Le point de la halte avait été déterminé : c’était au milieu de l’enclos de Lopès ; la mission du vieux guide tirait à la fin de son entier accomplissement, et ce devoir semblait être le dernier lien qui l’attachât à la vie. Il nous avait dit, quelques heures auparavant : « Regardez ce champ de verdure sombre ; c’est mon réduit, je n’y parviendrai pas. Vous autres, sous peu, vous serez à Nioac. »

Affaibli, courbé en deux, il allait la tête penchée sur l’arçon de sa selle. Tout à coup les étriers lui échappèrent, il roula par terre, en proie au choléra. Ayant été placé sur un affût, il s’y ranima quelque peu ; et de là, il dirigeait encore la marche. Comme son beau-fils Gabriel voulait couper par un taillis : « Tournez-le, dit-il d’une voix éteinte, il est trop embarrassé de broussailles. »

À la tombée de la nuit, nous nous trouvâmes en vue de la colline au pied de laquelle est le réduit, l’ancien lieu de rassemblement des troupeaux de la ferme, que Lopès nous avait montré de loin. Le soleil déclinait ; de grands rayons orangés partaient de son disque au fond de l’horizon et rehaussaient la plus admirable perspective, si belle que notre souvenir nous la représente encore. Ces splendeurs éternelles de la nature rendaient plus poignant encore pour nous le sentiment de notre ruine prochaine, et cette contemplation nous absorbait, quand un escadron paraguéen arriva au galop avec l’intention de couper quelque part notre ligne flottante et interrompue ; mais la halte qui se fit partout, comme d’elle-même, nous préserva de cette attaque.

Nous campions sur la place même, ayant franchi quatre lieues d’une marche harassante, privés comme nous l’avions été de nourriture et de sommeil : la nécessité nous portait ; nous entrâmes dans les enclos du réduit.

Le colonel Camisão, le lieutenant-colonel Juvencio et notre guide Lopès furent installés dans un hangar en ruine auprès duquel on alluma de grands feux pour tâcher de rétablir chez eux la chaleur. Des limons et quelques oranges qu’on leur apporta calmèrent un peu leur soif. Le docteur Gesteira voulut encore essayer d’un médicament pour le colonel : « Docteur, dit-il, allez aux soldats, ne vous fatiguez pas inutilement pour moi ; je suis un homme mort. » Son calme ne l’abandonna pas un moment. Il laissait à peine entendre quelques gémissements sourds dans des souffrances dont l’excès faisait crier et bondir ses compagnons de douleur.
★ ★ ★ ★ ★ ★ ★
* **Consigne A**: Dans le texte source, pourquoi Lopès, étendu sur l'affût, demande-t-il à son beau-fils Gabriel de contourner le taillis au lieu de le traverser ? Répondez en une à trois phrases.
* **Consigne B**: Quels personnages le texte source désigne-t-il par leur nom ? Citez-les tous.
* **Consigne C**: Donnez la suite du texte source, le récit de la halte au réduit de Lopès, après sa dernière phrase.

* **Données fournies**:
★ ★ ★ ★ ★ ★ ★
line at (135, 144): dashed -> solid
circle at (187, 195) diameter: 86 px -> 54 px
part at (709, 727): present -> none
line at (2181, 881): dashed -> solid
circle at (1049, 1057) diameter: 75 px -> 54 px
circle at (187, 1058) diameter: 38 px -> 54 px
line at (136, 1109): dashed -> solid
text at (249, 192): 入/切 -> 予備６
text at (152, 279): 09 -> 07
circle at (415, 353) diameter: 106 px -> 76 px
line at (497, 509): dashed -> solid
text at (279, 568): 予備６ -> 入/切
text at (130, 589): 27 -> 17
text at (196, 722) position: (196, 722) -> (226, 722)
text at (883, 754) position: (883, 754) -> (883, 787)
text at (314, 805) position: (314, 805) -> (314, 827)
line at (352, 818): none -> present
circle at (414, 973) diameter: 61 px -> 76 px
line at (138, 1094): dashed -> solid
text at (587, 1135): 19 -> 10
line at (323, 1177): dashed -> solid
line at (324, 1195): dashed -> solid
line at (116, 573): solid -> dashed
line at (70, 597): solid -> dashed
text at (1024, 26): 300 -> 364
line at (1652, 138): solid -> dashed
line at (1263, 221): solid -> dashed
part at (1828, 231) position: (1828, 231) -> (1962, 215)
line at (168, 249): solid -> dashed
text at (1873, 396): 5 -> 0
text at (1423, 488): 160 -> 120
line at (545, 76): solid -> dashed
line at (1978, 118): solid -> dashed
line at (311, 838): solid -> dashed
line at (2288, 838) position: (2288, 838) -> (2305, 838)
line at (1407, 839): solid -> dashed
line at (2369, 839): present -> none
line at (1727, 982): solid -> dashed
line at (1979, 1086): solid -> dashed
★ ★ ★ ★ ★ ★ ★
* **Réponse rédigée A**: Lopès demande à Gabriel de contourner le taillis parce que celui-ci est, dit-il, trop embarrassé de broussailles.

* **Réponse rédigée B**:
- Lopès
- Gabriel
- le colonel Camisão
- le lieutenant-colonel Juvencio
- le docteur Gesteira

* **Réponse rédigée C**:
La nuit se passa pour tout le monde dans une agitation extrême. Les plaintes répondaient aux plaintes ; aux tortures de la maladie s’ajoutaient les défaillances de la faim.

Dans la matinée du 27, les ennemis s’approchèrent encore de nous, faisant mine de nous disputer le passage du ruisseau auquel le réduit donne son nom ; mais ils se continrent devant l’attitude du bataillon de volontaires no 19, formant notre arrière-garde, et notre marche commença comme celle de la veille. Le colonel Camisão, déjà sans voix, était porté sur un affût, Lopès sur un autre, le colonel Juvencio en hamac, ainsi que plusieurs autres officiers et sous-officiers. Il en était mort trois à la halte.

À une demi-lieue du réduit, nous atteignîmes enfin le bord de la rivière de Miranda, mais trop abattus et trop souffrants pour éprouver la joie que nous nous étions promise. Sur la rive opposée, on voyait la maison du guide, le toit hospitalier où le voyageur trouvait autrefois bon accueil et abondance de toutes choses. Au moment d’y arriver, le noble vieillard rendit l’âme, insensible à la vue de tout ce qu’il avait aimé.

Il fut enterré au milieu de notre campement. Chez lui, ses amis placèrent une croix de bois sur sa tombe.